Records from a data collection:
━━━━
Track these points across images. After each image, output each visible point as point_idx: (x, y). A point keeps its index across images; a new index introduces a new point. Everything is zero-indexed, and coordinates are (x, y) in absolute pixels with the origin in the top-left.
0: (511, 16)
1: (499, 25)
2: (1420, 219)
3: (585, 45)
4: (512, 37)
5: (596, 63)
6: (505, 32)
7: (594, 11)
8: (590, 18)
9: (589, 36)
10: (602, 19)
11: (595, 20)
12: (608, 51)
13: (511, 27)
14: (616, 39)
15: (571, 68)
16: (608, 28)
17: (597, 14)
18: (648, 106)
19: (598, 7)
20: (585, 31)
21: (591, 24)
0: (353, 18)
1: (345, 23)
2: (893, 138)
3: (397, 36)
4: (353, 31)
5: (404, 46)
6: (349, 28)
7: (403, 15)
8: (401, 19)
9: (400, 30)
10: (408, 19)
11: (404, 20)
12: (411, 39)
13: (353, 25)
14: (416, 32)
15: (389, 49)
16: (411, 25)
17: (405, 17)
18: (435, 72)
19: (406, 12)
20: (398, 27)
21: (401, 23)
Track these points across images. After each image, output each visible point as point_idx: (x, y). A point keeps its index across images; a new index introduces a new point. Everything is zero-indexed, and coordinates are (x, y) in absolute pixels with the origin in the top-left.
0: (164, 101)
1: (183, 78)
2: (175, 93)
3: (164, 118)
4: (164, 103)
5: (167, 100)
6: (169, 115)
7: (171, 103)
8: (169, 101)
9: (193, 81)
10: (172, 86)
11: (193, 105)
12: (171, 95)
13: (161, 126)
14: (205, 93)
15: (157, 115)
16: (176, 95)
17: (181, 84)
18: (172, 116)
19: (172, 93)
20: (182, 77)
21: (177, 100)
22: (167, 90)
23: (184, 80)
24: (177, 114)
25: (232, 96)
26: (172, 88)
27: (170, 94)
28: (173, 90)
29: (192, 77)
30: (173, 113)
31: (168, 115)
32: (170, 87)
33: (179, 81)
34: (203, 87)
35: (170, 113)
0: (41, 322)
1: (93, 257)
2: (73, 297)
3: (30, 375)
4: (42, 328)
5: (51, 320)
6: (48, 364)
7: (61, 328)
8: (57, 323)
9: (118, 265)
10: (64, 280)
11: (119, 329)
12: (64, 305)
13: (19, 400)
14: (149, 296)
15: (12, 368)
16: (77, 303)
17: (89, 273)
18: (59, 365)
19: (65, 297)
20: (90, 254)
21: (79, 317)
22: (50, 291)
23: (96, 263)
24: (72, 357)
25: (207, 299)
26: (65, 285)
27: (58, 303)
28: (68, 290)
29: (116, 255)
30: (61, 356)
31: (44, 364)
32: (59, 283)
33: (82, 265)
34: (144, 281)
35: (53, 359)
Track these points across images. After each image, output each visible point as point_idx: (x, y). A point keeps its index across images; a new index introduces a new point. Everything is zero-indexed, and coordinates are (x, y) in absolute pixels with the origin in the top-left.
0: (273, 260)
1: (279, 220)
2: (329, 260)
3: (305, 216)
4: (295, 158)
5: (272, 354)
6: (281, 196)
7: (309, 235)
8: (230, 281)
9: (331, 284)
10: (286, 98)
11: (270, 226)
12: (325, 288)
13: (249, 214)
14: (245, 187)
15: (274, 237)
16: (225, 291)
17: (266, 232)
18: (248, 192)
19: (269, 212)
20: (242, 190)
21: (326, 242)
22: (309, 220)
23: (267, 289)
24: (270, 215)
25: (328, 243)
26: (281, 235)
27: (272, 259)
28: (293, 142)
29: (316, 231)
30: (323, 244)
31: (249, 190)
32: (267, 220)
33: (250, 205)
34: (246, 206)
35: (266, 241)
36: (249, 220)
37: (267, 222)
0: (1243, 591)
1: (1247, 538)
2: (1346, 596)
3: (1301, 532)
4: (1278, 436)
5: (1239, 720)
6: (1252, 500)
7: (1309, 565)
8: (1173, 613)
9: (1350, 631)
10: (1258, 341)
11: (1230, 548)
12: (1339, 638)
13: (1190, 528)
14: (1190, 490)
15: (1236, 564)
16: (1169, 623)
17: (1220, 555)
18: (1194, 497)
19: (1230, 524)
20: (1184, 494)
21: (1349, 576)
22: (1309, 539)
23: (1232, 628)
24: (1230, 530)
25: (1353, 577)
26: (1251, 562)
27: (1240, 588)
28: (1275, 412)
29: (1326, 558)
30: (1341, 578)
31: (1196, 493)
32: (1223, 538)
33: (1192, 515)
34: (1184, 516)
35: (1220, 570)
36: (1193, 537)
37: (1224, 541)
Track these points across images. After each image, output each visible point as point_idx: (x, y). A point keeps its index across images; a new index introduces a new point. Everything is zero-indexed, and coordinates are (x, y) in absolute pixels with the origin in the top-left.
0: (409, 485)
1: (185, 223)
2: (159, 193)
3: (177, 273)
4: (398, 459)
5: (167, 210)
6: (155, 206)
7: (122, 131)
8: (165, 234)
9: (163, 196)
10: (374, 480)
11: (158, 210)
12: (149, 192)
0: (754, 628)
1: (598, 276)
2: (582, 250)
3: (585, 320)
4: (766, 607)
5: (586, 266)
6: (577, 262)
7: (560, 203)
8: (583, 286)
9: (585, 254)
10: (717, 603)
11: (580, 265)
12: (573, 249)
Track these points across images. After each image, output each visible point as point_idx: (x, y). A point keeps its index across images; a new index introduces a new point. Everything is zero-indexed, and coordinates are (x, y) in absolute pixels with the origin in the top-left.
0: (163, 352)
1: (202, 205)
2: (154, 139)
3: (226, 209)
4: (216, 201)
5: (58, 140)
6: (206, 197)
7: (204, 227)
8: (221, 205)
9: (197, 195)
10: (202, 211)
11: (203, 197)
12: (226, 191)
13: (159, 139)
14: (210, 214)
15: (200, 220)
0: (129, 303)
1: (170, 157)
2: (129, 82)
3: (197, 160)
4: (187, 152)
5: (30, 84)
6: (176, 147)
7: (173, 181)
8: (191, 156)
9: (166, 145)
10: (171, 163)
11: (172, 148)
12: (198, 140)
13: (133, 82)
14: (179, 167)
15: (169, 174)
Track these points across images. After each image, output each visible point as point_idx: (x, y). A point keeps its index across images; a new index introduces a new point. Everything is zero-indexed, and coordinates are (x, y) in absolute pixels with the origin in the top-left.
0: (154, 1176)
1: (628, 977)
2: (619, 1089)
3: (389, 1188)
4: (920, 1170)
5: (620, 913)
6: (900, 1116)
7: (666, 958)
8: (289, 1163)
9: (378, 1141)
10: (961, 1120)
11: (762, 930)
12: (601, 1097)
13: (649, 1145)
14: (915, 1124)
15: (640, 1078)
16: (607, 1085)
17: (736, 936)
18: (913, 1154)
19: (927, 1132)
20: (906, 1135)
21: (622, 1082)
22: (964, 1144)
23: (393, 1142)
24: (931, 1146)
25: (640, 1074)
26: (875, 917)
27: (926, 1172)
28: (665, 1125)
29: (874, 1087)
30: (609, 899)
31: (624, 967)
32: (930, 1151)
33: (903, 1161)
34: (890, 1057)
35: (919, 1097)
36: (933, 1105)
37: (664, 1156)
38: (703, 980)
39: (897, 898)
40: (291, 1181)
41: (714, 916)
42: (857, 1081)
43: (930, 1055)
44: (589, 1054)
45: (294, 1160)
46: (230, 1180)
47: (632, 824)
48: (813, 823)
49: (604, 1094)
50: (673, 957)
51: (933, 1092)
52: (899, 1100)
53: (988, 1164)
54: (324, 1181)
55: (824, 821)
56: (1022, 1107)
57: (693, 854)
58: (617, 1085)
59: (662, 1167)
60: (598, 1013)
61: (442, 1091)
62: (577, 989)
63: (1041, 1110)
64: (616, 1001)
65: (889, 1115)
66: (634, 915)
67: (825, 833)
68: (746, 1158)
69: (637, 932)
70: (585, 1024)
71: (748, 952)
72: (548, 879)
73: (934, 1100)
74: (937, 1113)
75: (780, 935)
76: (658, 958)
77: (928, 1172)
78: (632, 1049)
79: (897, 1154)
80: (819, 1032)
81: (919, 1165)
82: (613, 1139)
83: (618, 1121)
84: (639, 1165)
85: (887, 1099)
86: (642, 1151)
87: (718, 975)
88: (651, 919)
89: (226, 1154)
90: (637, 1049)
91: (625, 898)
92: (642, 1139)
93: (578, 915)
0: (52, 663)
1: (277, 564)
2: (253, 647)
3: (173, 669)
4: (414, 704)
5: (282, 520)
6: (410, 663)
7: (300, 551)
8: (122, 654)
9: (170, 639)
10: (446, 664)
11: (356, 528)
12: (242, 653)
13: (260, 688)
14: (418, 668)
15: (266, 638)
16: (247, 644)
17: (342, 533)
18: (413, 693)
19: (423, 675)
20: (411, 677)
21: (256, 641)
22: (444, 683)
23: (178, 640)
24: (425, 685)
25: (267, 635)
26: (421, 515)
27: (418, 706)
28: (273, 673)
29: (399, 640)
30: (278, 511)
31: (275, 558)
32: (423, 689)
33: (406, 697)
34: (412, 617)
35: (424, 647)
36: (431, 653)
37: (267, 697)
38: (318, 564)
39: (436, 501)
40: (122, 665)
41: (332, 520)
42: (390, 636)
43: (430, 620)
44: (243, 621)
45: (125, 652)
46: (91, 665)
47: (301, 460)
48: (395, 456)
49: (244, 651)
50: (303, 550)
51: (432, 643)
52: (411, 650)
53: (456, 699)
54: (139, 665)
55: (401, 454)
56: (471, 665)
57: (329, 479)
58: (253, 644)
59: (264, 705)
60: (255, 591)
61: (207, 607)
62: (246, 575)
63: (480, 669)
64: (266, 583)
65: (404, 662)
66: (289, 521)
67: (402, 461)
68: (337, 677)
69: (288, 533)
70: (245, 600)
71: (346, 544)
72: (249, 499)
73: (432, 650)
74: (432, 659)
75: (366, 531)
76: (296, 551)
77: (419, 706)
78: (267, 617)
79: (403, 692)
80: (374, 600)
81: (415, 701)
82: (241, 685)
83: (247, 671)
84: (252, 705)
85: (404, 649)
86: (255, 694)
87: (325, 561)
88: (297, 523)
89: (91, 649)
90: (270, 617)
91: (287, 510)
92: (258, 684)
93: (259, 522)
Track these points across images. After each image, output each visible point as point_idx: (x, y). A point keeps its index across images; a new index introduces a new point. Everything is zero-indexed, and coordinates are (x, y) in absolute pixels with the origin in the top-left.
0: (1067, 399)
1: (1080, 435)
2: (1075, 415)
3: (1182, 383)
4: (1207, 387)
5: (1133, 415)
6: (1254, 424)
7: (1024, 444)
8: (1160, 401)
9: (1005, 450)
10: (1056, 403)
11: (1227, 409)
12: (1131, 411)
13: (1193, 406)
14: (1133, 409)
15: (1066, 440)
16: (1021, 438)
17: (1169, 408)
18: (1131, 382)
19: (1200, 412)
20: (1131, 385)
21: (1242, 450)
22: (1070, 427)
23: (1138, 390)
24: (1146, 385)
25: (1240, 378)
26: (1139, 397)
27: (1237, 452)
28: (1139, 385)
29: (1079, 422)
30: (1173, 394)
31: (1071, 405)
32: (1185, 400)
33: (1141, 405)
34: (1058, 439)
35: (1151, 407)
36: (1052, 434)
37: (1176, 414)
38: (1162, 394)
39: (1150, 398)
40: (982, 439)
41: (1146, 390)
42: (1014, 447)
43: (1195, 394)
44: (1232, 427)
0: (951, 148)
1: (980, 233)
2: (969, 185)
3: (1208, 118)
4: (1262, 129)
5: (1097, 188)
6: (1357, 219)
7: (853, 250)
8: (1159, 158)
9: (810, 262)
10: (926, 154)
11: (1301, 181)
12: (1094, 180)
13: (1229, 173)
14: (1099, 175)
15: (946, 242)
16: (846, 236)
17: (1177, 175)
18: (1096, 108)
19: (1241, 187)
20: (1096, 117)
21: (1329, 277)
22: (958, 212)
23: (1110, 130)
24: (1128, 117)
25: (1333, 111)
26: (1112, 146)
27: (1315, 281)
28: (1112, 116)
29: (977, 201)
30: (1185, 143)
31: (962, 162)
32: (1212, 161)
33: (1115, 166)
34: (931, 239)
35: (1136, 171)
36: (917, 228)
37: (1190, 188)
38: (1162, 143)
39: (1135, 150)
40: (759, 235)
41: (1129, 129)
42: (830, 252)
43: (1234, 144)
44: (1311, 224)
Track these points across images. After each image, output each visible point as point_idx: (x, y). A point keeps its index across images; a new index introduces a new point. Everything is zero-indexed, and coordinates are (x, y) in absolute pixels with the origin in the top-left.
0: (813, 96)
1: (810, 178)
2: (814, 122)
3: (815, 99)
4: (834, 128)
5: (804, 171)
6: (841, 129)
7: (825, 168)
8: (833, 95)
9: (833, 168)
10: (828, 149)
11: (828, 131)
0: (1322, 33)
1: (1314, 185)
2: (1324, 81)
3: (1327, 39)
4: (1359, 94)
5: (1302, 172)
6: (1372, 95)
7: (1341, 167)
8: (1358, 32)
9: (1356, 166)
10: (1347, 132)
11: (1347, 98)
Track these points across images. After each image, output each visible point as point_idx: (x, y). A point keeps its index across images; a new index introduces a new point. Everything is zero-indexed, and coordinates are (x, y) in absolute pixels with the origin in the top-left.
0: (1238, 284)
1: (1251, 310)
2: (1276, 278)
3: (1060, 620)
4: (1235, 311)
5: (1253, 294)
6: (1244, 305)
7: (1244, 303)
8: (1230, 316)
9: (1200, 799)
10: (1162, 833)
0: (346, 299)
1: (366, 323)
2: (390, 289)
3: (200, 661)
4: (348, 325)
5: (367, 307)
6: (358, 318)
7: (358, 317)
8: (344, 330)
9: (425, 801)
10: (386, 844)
━━━━
EXERCISE OBJECTIVE »
When the line with "11: (270, 226)" is reached in the data above, start copying there, and copy each line exactly until the line with "36: (249, 220)" has been copied; copy nothing else.

RESULT OF THE TASK »
11: (270, 226)
12: (325, 288)
13: (249, 214)
14: (245, 187)
15: (274, 237)
16: (225, 291)
17: (266, 232)
18: (248, 192)
19: (269, 212)
20: (242, 190)
21: (326, 242)
22: (309, 220)
23: (267, 289)
24: (270, 215)
25: (328, 243)
26: (281, 235)
27: (272, 259)
28: (293, 142)
29: (316, 231)
30: (323, 244)
31: (249, 190)
32: (267, 220)
33: (250, 205)
34: (246, 206)
35: (266, 241)
36: (249, 220)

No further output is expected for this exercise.